Excelerate Energy's chief operating officer has taken the reins of the Texas energy company, which is building a liquefied natural gas terminal of the coast of Marblehead and Gloucester.
Robert Bryngelson, who was part of the team that formed Excelerate in 2003 and had been COO and an executive vice president, took over last week as president and chief executive officer of Excelerate from Kathleen Eisbrenner, who had been president of the company since its founding.
"It's not really going to change much at all," said Douglas Pizzi, a spokesman for Excelerate. "He really has been instrumental in developing the (LNG) project here, and he's been instrumental since the founding of the company."
Eisbrenner took a job as executive vice president of Royal Dutch Shell, an international energy company based in The Hague, the Netherlands, to manage its liquefied natural gas projects.
Pizzi said no one has been named to the COO position yet.
Prior to Excelerate, Bryngelson worked as managing director of El Paso Corp.'s global LNG group, where he was responsible for LNG infrastructure development, supply procurement and marketing for North America. Pizzi said Bryngelson was key in developing the Northeast Gateway Energy Bridge terminal off Gloucester, as well as a similar system already in operation in the Gulf of Mexico off New Orleans.
According to a statement released by Excelerate, Bryngelson has master's degrees in business administration and mechanical engineering from the University of Texas in Austin, and a bachelor's degree in aerospace engineering from Texas A&M; University.

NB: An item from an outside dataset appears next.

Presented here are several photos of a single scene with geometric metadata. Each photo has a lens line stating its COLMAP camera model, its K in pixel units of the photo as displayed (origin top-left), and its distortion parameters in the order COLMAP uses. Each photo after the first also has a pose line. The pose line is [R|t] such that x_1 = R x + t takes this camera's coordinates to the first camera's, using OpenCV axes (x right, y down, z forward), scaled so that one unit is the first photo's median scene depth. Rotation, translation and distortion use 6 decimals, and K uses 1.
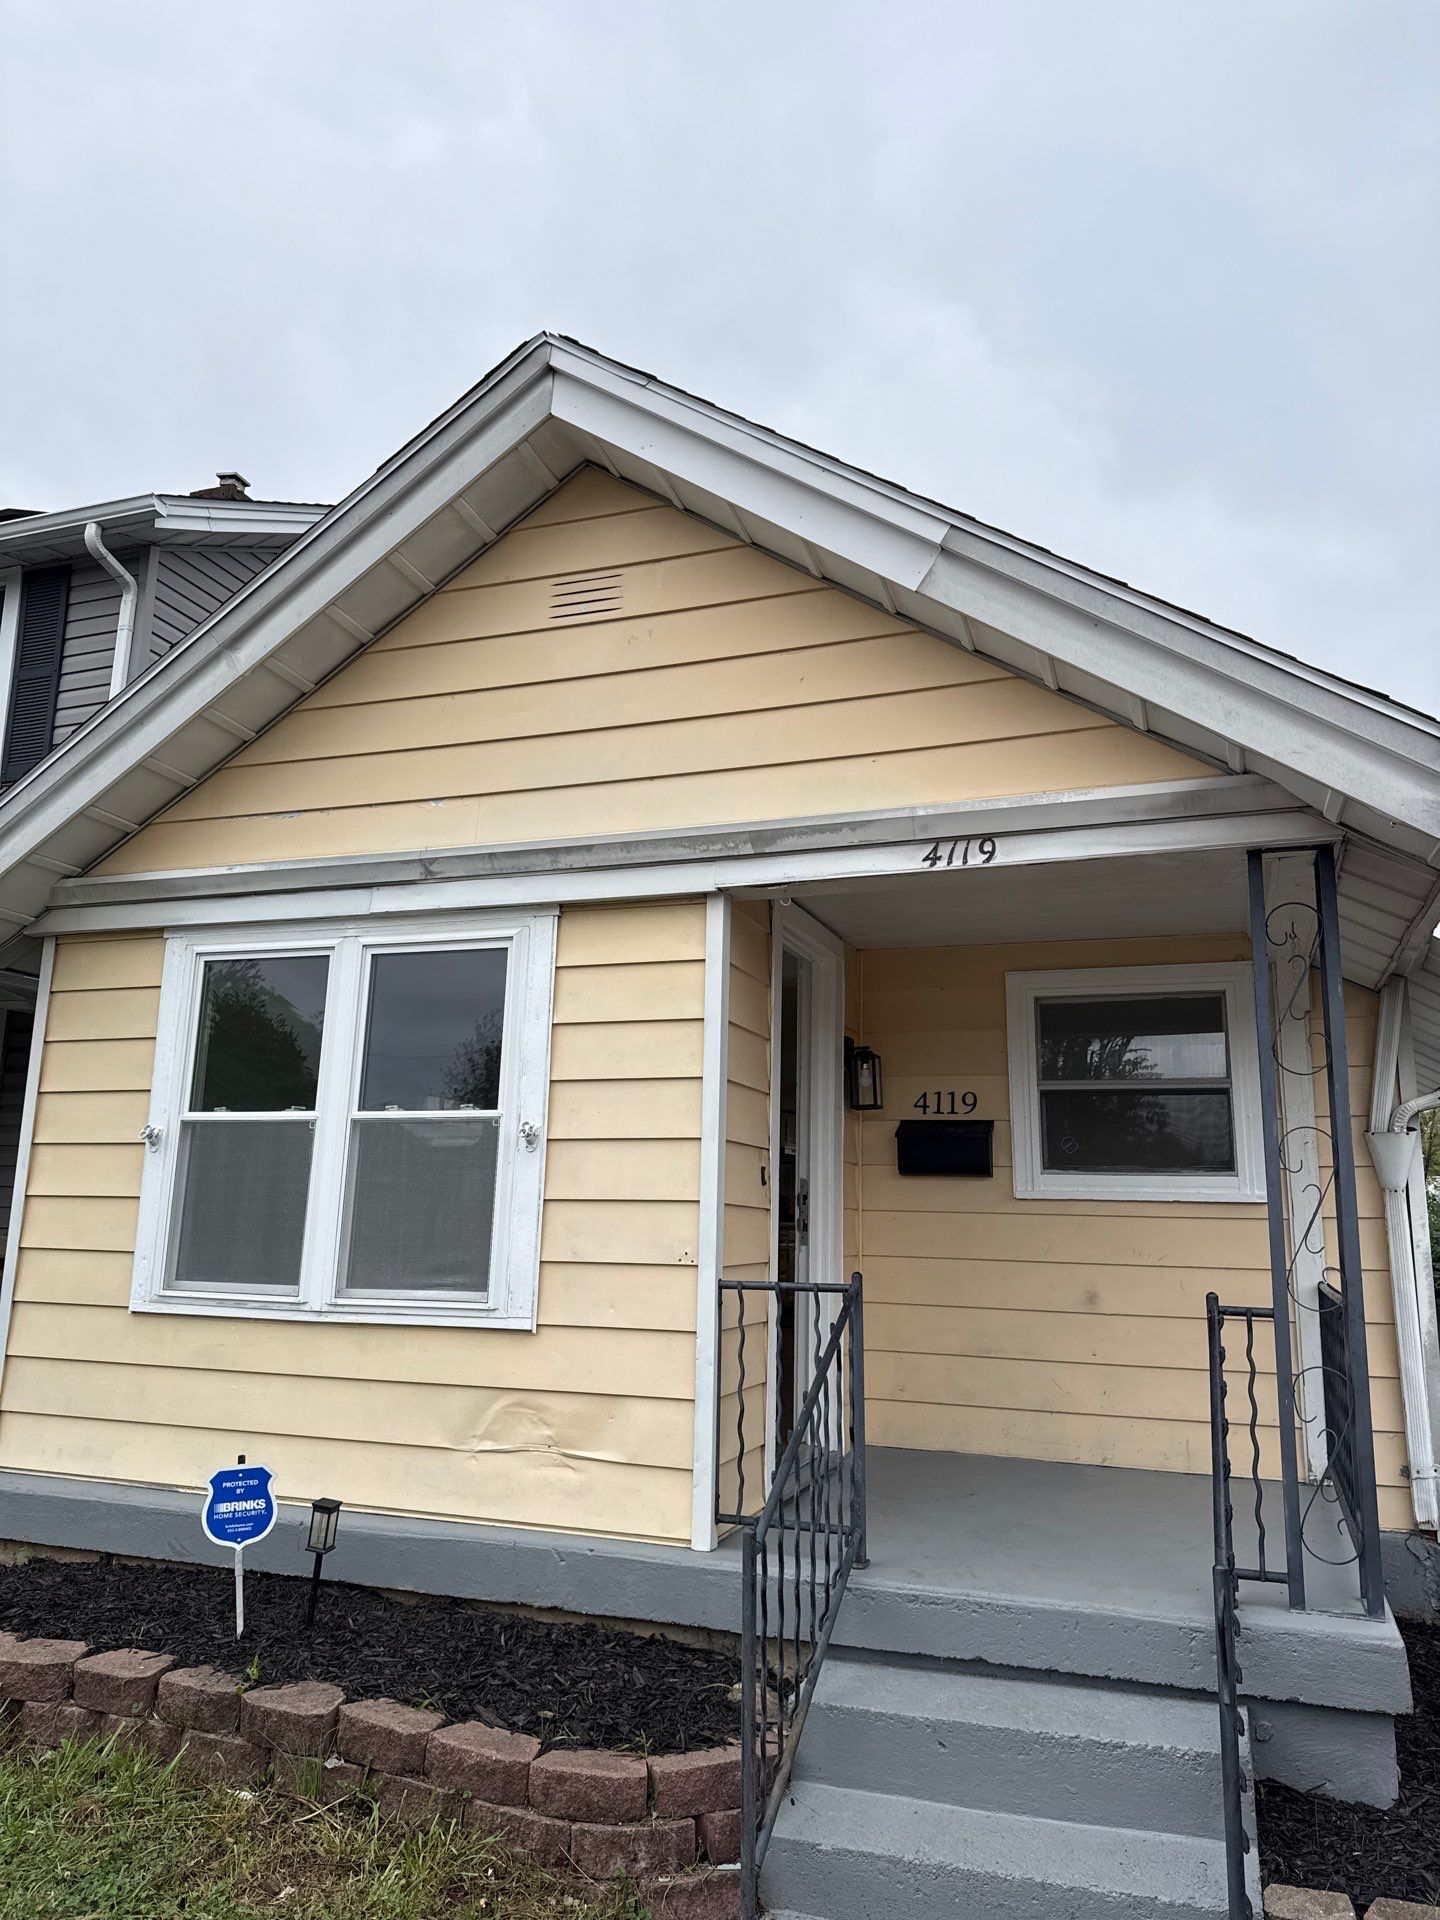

Excelerate is building a buoy system to deliver natural gas offshore from massive tankers carrying supercooled liquefied natural gas, which will be vaporized and unloaded at the buoy to a pipeline to the region's supply network.
Crews began in May to install the pipeline from the buoy to the existing HubLine pipe, which runs under the ocean floor from Salem to Quincy. Overall, the project is on time and expects its first delivery around Dec. 1.
The fishing industry opposed the plan because the LNG terminals will be located in a stretch of ocean called Block 125. An 800-yard security perimeter around the terminals and LNG tankers will keep fishermen out of the fertile area and force them to travel longer and farther out to sea, increasing their risks. Under current regulations, fishermen have a limited number of days they can be at sea.
Those concerns led to the $23.5 million mitigation offering, including $6.3 million to the Gloucester Fishing Community Preservation Fund, a nonprofit organization to be established in Gloucester to buy and lease fishing permits from fishermen who want to leave the industry. Other mitigation money goes toward environmental concerns, particularly worries about the massive tankers striking the endangered Atlantic right whales that live in the area.
Bryngelson said the company has agreed to have its ships stay in the Boston shipping lane, which runs to Boston Harbor, as much as possible and exit the lane when close to the buoy and slow to only at 3 to 4 knots at that point.
Suez Energy North America, which is building a similar terminal about 7 miles southeast of Gloucester, agreed to pay $23.5 million in mitigation as well, with another $6.3 million to the Gloucester Fishing Community Preservation Fund. That package has not yet been paid.
Suez plans to have its facility operational by the end of 2009.
Former Gov. Mitt Romney approved both projects and the conditions attached by his Secretary of Environmental Affairs Robert Golledge Jr. on Dec. 19. Romney was authorized to approve, modify or reject the proposals under federal law as a governor of the state adjacent to the location of the projects.